• Stored items from a collection:
____

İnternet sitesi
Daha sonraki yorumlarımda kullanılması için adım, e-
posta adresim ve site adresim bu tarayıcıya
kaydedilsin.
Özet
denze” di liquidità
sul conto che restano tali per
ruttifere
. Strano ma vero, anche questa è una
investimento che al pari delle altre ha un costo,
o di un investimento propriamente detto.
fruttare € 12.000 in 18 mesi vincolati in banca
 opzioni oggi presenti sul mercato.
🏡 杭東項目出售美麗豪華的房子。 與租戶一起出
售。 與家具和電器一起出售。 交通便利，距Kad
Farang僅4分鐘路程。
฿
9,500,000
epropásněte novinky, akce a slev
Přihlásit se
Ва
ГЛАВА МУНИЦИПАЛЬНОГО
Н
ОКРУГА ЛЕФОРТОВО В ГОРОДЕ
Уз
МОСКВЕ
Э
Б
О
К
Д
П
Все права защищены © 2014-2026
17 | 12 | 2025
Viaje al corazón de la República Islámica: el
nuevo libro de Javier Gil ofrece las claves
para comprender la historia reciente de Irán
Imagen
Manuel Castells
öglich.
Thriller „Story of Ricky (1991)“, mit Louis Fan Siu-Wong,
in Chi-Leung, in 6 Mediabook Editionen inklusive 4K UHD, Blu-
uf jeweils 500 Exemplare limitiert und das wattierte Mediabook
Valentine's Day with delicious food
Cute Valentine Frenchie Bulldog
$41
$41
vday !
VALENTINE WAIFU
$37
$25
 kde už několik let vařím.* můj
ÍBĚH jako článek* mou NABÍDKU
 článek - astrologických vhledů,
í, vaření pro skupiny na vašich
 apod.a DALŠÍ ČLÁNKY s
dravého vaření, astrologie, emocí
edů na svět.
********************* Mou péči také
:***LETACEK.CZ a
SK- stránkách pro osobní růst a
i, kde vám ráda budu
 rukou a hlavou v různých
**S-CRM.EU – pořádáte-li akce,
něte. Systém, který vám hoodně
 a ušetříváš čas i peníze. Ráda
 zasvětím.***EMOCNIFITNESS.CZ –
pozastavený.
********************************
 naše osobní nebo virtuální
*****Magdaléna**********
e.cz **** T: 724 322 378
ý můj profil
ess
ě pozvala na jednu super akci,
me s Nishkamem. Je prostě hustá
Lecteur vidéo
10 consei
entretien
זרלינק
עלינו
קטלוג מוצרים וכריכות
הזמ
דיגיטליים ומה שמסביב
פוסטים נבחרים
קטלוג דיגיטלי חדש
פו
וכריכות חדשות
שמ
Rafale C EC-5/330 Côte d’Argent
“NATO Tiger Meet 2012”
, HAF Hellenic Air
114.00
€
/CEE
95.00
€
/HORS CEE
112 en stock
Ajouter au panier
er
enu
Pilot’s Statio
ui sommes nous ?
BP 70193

____

• Your goal:
Each record should be returned precisely as written.

• Reply to the task:
İnternet sitesi
Daha sonraki yorumlarımda kullanılması için adım, e-
posta adresim ve site adresim bu tarayıcıya
kaydedilsin.
Özet
denze” di liquidità
sul conto che restano tali per
ruttifere
. Strano ma vero, anche questa è una
investimento che al pari delle altre ha un costo,
o di un investimento propriamente detto.
fruttare € 12.000 in 18 mesi vincolati in banca
 opzioni oggi presenti sul mercato.
🏡 杭東項目出售美麗豪華的房子。 與租戶一起出
售。 與家具和電器一起出售。 交通便利，距Kad
Farang僅4分鐘路程。
฿
9,500,000
epropásněte novinky, akce a slev
Přihlásit se
Ва
ГЛАВА МУНИЦИПАЛЬНОГО
Н
ОКРУГА ЛЕФОРТОВО В ГОРОДЕ
Уз
МОСКВЕ
Э
Б
О
К
Д
П
Все права защищены © 2014-2026
17 | 12 | 2025
Viaje al corazón de la República Islámica: el
nuevo libro de Javier Gil ofrece las claves
para comprender la historia reciente de Irán
Imagen
Manuel Castells
öglich.
Thriller „Story of Ricky (1991)“, mit Louis Fan Siu-Wong,
in Chi-Leung, in 6 Mediabook Editionen inklusive 4K UHD, Blu-
uf jeweils 500 Exemplare limitiert und das wattierte Mediabook
Valentine's Day with delicious food
Cute Valentine Frenchie Bulldog
$41
$41
vday !
VALENTINE WAIFU
$37
$25
 kde už několik let vařím.* můj
ÍBĚH jako článek* mou NABÍDKU
 článek - astrologických vhledů,
í, vaření pro skupiny na vašich
 apod.a DALŠÍ ČLÁNKY s
dravého vaření, astrologie, emocí
edů na svět.
********************* Mou péči také
:***LETACEK.CZ a
SK- stránkách pro osobní růst a
i, kde vám ráda budu
 rukou a hlavou v různých
**S-CRM.EU – pořádáte-li akce,
něte. Systém, který vám hoodně
 a ušetříváš čas i peníze. Ráda
 zasvětím.***EMOCNIFITNESS.CZ –
pozastavený.
********************************
 naše osobní nebo virtuální
*****Magdaléna**********
e.cz **** T: 724 322 378
ý můj profil
ess
ě pozvala na jednu super akci,
me s Nishkamem. Je prostě hustá
Lecteur vidéo
10 consei
entretien
זרלינק
עלינו
קטלוג מוצרים וכריכות
הזמ
דיגיטליים ומה שמסביב
פוסטים נבחרים
קטלוג דיגיטלי חדש
פו
וכריכות חדשות
שמ
Rafale C EC-5/330 Côte d’Argent
“NATO Tiger Meet 2012”
, HAF Hellenic Air
114.00
€
/CEE
95.00
€
/HORS CEE
112 en stock
Ajouter au panier
er
enu
Pilot’s Statio
ui sommes nous ?
BP 70193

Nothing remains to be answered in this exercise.